Q : La Grèce s'est-elle officiellement retirée de l'initiative « Ceinture et Route » ?

R : Non. La Grèce possède encore d'importants actifs liés à l'initiative « Ceinture et Route » et des liens économiques avec COSCO et des investisseurs chinois, mais l'Italie s'en est officiellement retirée en décembre 2023. La Grèce, le Portugal et la Serbie restent les principaux partenaires de l'UE dans le cadre de cette initiative.

Q : Combien de temps faut-il pour expédier une marchandise de Chine au Pirée ?

A : Le délai habituel pour qu'un navire effectue le trajet entre les principaux ports chinois (Shanghai, Ningbo, Qingdao) et le Pirée via le canal de Suez est de 25 à 35 jours, selon le service, le port d'origine et l'itinéraire. Certains temps de transit ont été plus longs en raison des déviations du cap de Bonne-Espérance liées aux problèmes rencontrés en mer Rouge en 2024 et 2025. Veuillez vérifier auprès de votre transitaire que les horaires de service sont toujours inchangés.

Q : Les petites entreprises peuvent-elles utiliser le corridor maritime Chine-Grèce ?

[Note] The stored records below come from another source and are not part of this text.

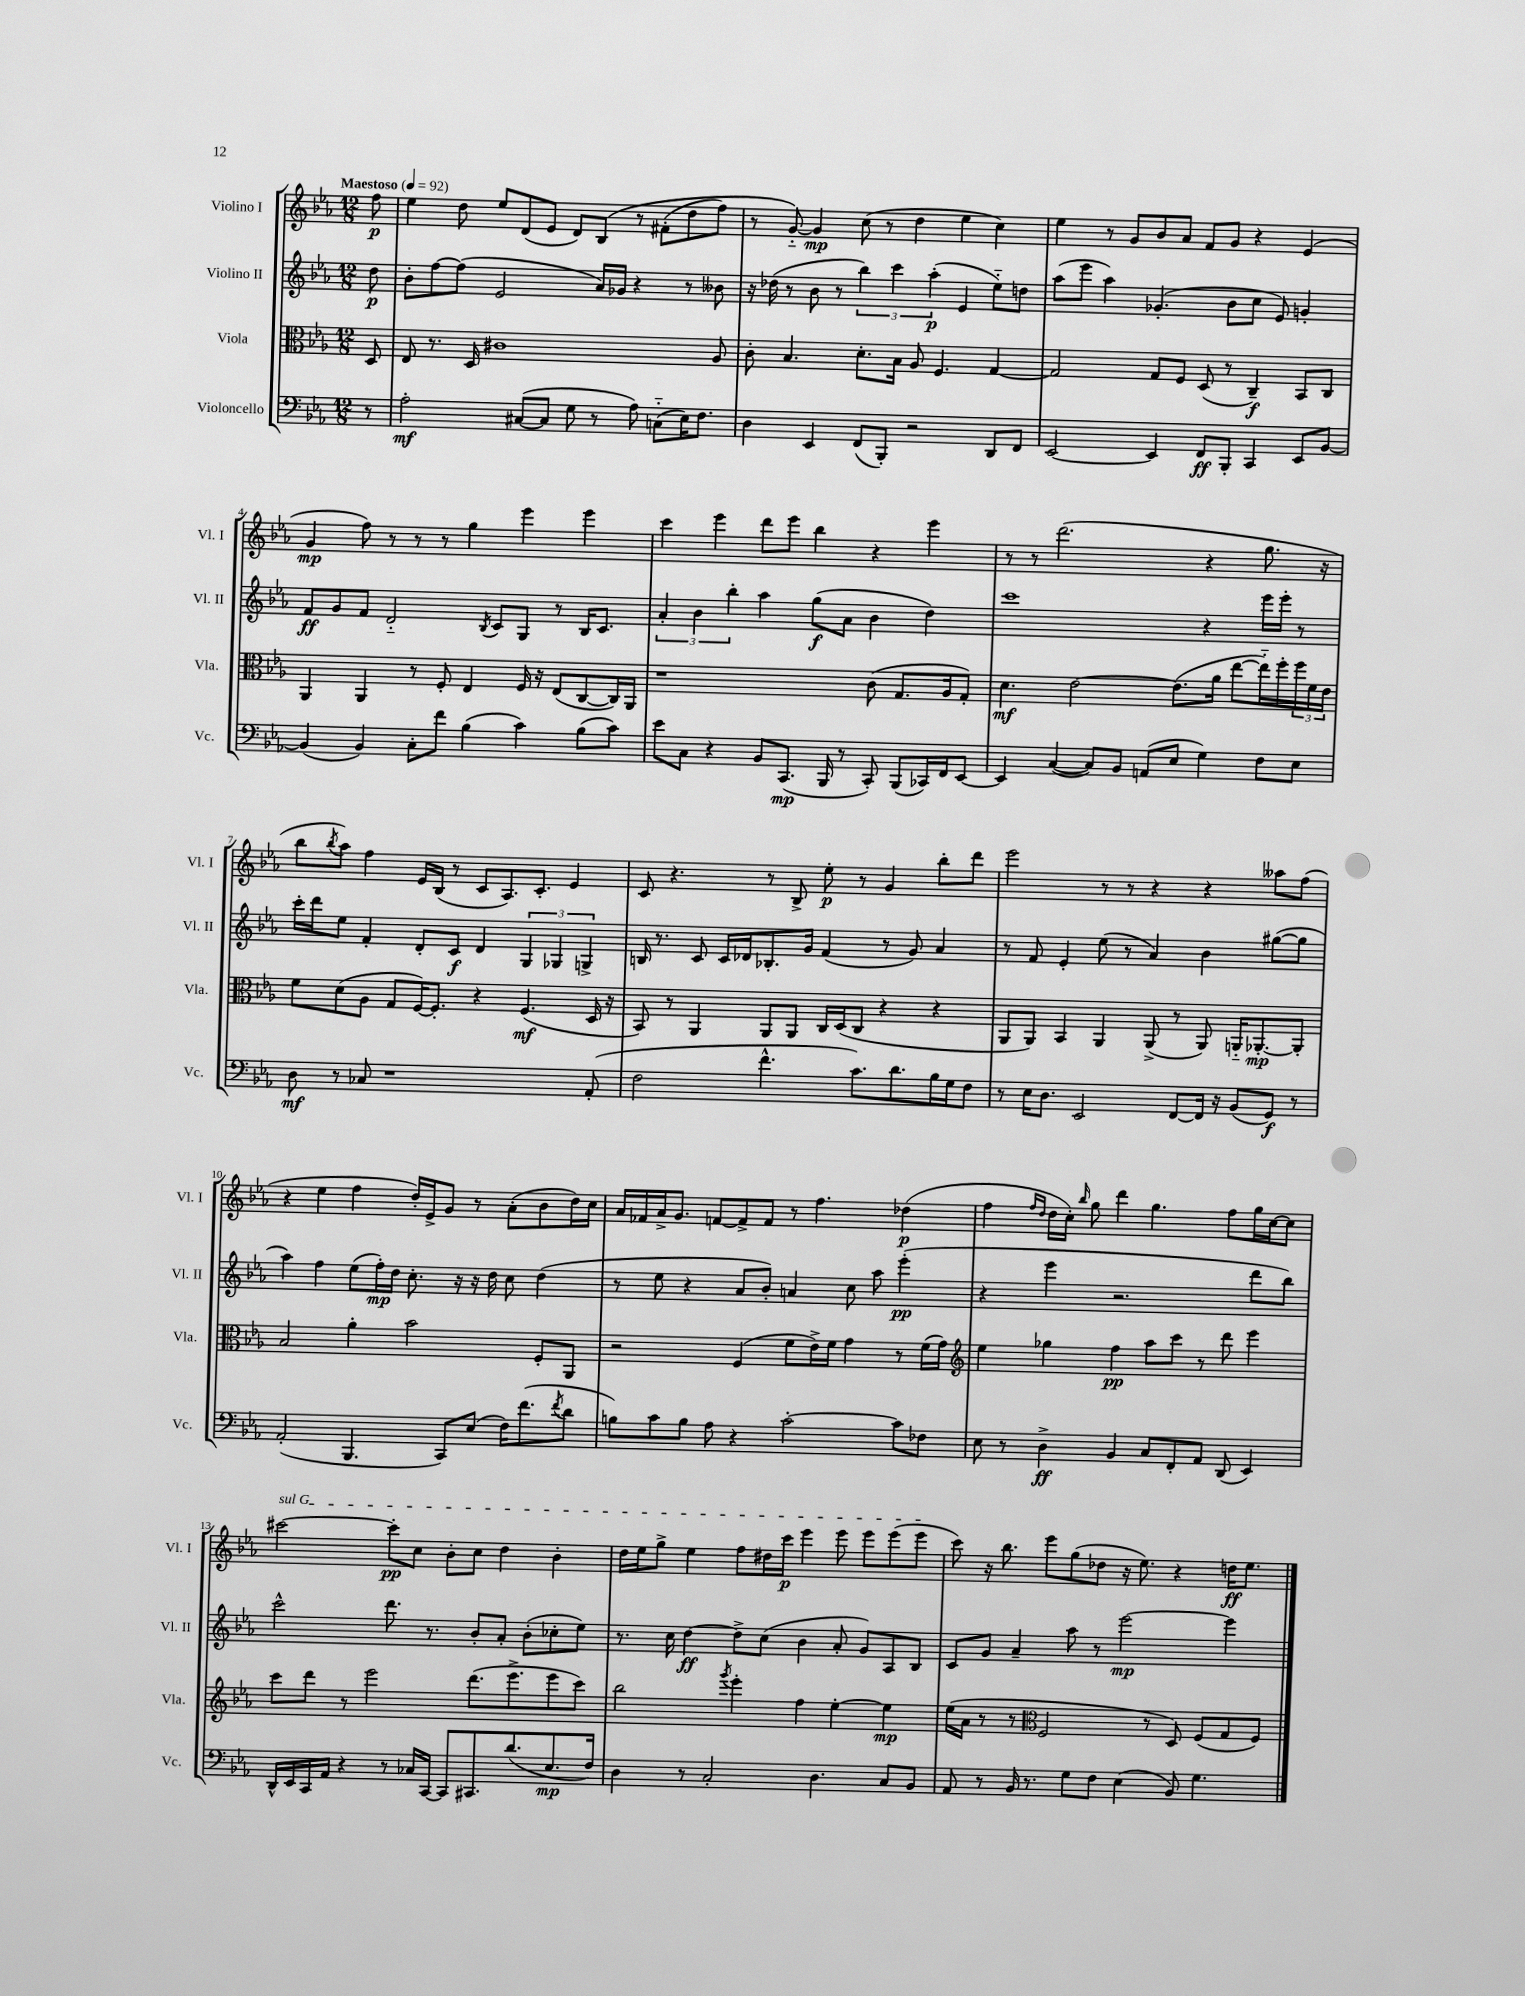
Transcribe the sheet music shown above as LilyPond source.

<<
\new StaffGroup <<
\new Staff = "s0" \with { instrumentName = "Violino I" shortInstrumentName = "Vl. I" } {
    \clef treble \key ees \major \numericTimeSignature \time 12/8 \partial 8 \tempo "Maestoso" 4 = 92
    f''8\p |
    ees''4 d''8 ees''8 d'8( ees'8 d'8) bes8\( r8 fis'8-.( d''8 f''8) |
    r8 g'8~-_\) g'4\mp c''8( r8 d''4 ees''4 c''4) |
    ees''4 r8 g'8 bes'8 aes'8 f'8 g'8 r4 ees'4( |
    g'4\mp f''8) r8 r8 r8 g''4 ees'''4 ees'''4 |
    c'''4 ees'''4 d'''8 ees'''8 bes''4 r4 ees'''4 |
    r8 r8 d'''2.( r4 g''8. r16 |
    bes''8 \acciaccatura { bes''8 } aes''8) f''4 ees'16 bes16( r8 c'8 aes8.) c'8.-. ees'4 |
    c'8 r4. r8 bes8-> ees''8-.\p r8 g'4 bes''8-. d'''8 |
    ees'''2 r8 r8 r4 r4 aeses''8 f''8( |
    r4 ees''4 f''4 d''16-.) ees'16-> g'8 r8 aes'8-.( bes'8 d''16) c''16 |
    aes'16 fes'16 aes'16-> g'8. f'8~ f'8-> f'8 r8 f''4. des''4\p( |
    f''4 \grace { f''16 d''16 } d''16 c''16-.) \grace { bes''16 } g''8 d'''4 g''4. f''8 g''16 c''16~ c''8 |
    \once \override TextSpanner.bound-details.left.text = \markup { \italic "sul G" } cis'''2~\startTextSpan cis'''8-.\pp c''8 bes'8-. c''8 d''4 bes'4-. |
    d''16 ees''16 g''8-> ees''4 f''8 dis''16 c'''16\p ees'''4 ees'''8 ees'''8 ees'''8( ees'''8\stopTextSpan |
    c'''8) r16 bes''8. ees'''8 g''8( des''8 r16 ees''8.) r4 d''16\ff ees''8. \bar "|." |
}
\new Staff = "s1" \with { instrumentName = "Violino II" shortInstrumentName = "Vl. II" } {
    \clef treble \key ees \major \numericTimeSignature \time 12/8 \partial 8
    d''8\p |
    bes'8-. f''8~ f''8( ees'2 aes'16) ges'16 r4 r8 beses'8 |
    r16 des''16( r8 bes'8 r8 \tuplet 3/2 { bes''4) c'''4 aes''4-.\p( } ees'4 ees''8-_) d''8 |
    aes''8( ees'''8 aes''4) ges'4.-.( bes'8 c''8 ees'8) g'4-. |
    f'8\ff g'8 f'8 d'2-_ \acciaccatura { bes8 } c'8 g8 r8 bes16 c'8. |
    \tuplet 3/2 { aes'4-. bes'4 bes''4-. } aes''4 g''8\f( aes'8 bes'4 d''4) |
    c'''1 r4 ees'''16 ees'''16-. r8 |
    c'''16-. d'''16 ees''8 f'4-. d'8-. c'8\f d'4 \tuplet 3/2 { g4 ges4 g4-> } |
    b16 r8. c'8 c'16 des'16 bes8.-. g'16 f'4( r8 g'8) aes'4 |
    r8 f'8 ees'4-. ees''8( r8 aes'4) bes'4 gis''8~( gis''8 |
    aes''4) f''4 ees''8( f''16-.\mp) d''16 c''8.-. r16 r16 d''16 c''8 d''4( |
    r8 ees''8 r4 aes'8 bes'8-.) a'4 c''8 aes''8 ees'''4-.\pp( |
    r4 ees'''4 r2. d'''8 bes''8) |
    c'''2-^ d'''8. r8. bes'8-. aes'8-. bes'8-.( ces''8-. ees''8) |
    r8. c''16 d''4~\ff d''8-> c''8( bes'4 aes'8-. g'8) aes8 bes8 |
    c'8 g'8 aes'4-- aes''8 r8 ees'''2~\mp ees'''4 \bar "|." |
}
\new Staff = "s2" \with { instrumentName = "Viola" shortInstrumentName = "Vla." } {
    \clef alto \key ees \major \numericTimeSignature \time 12/8 \partial 8
    d8 |
    ees8 r8. d16 cis'1 aes8 |
    c'8-. bes4. d'8.-. bes16 aes8 f4. g4~ |
    g2 g8 f8 d8( r8 c4--\f) bes,8 c8 |
    aes,4 aes,4 r8 f8-. ees4 f16 r16 ees8( c8~ c16) aes,16 |
    r1 c'8( g8. aes16 g8-.) |
    d'4.\mf ees'2~ ees'8.( aes'16 ees''8~ ees''16-_) f''16-. \tuplet 3/2 { f''16 f'16 ees'16 } |
    f'8 d'8( aes8 g8 f16~) f8.-. r4 f4.\mf( d16 r16 |
    bes,8) r8 aes,4 aes,8 aes,8 c16 d16( c8 r4 r4 |
    aes,8 aes,8) bes,4 aes,4 aes,8->( r8 aes,8) a,16-_ aes,8.~-.\mp aes,8-. |
    bes2 aes'4-. bes'2 f8-. aes,8 |
    r2 f4( f'8 ees'16->) f'16 g'4 r8 f'16( g'16) |
    \clef treble ees''4 ges''4 f''4\pp aes''8 c'''8 r8 d'''8 ees'''4 |
    c'''8 d'''8 r8 ees'''2 d'''8.( ees'''8.-> ees'''8 c'''8) |
    bes''2 \acciaccatura { g'''8 } ees'''4-. f''4 ees''4~-. ees''4\mp |
    ees''16( aes'16 r8 r8 \clef alto f2 r8 d8) f8( g8 f8) \bar "|." |
}
\new Staff = "s3" \with { instrumentName = "Violoncello" shortInstrumentName = "Vc." } {
    \clef bass \key ees \major \numericTimeSignature \time 12/8 \partial 8
    r8 |
    aes2-.\mf cis8~( cis8 g8 r8 aes8) c8-_( ees16) f8. |
    d4 ees,4 f,8( bes,,8-.) r2 d,8 f,8 |
    ees,2~ ees,4 f,8\ff bes,,8-. c,4 ees,8 bes,8~ |
    bes,4( bes,4) c8-. f'8 bes4( c'4) bes8( c'8) |
    ees'8 c8 r4 bes,8 c,8.\mp( bes,,16 r8 c,8-.) bes,,8( ces,16) f,16 ees,8~ |
    ees,4 c4~( c8) bes,8 a,8( ees8 g4) f8 ees8 |
    d8\mf r8 ces8 r1 aes,8-.( |
    f2 f'4.-^ c'8.) d'8. bes16 g16 f8 |
    r8 ees16 d8. ees,2 f,8~ f,16 r16 bes,8( g,8\f) r8 |
    aes,2-.( bes,,4. c,8) ees8( f16) f'8.( \acciaccatura { f'8 } d'8 |
    b8) c'8 b8 aes8 r4 c'2~-. c'8 fes8 |
    ees8 r8 d4->\ff bes,4 c8 f,8-. aes,8 d,8( ees,4) |
    d,16-^ ees,16 c,16 aes,16 r4 r8 ces16 c,16~ c,8 cis,8. d'8.( ees8.\mp f16) |
    d4 r8 c2-. d4. c8 bes,8 |
    aes,8 r8 bes,16 r8. g8 f8 ees4( bes,8) g4. \bar "|." |
}
>>
>>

A : Bien sûr. Grâce aux services de groupage (LCL), les entreprises de toutes tailles peuvent emprunter ce corridor. Topway Shipping et d'autres sociétés de logistique proposent des solutions de transport maritime intégrées entre la Chine et les ports européens. Ce service inclut le dédouanement et la livraison du dernier kilomètre, permettant ainsi même aux très petites entreprises de commerce électronique d'y avoir recours.

Q : Quelles sont les perspectives d'investissement dans le cadre de l'initiative « Ceinture et Route » en 2026 ?

A: Les analystes estiment que les investissements chinois dans l'initiative « la Ceinture et la Route » en 2026 seront inférieurs au niveau record de 213.5 milliards de dollars atteint en 2025. On observera moins de méga-accords, mais l'activité se poursuivra dans les secteurs de l'énergie, des mines et des technologies vertes. L'accent est désormais mis sur des initiatives plus ciblées et stratégiques, mieux adaptées au pays hôte et reposant sur une diversification des modèles de financement.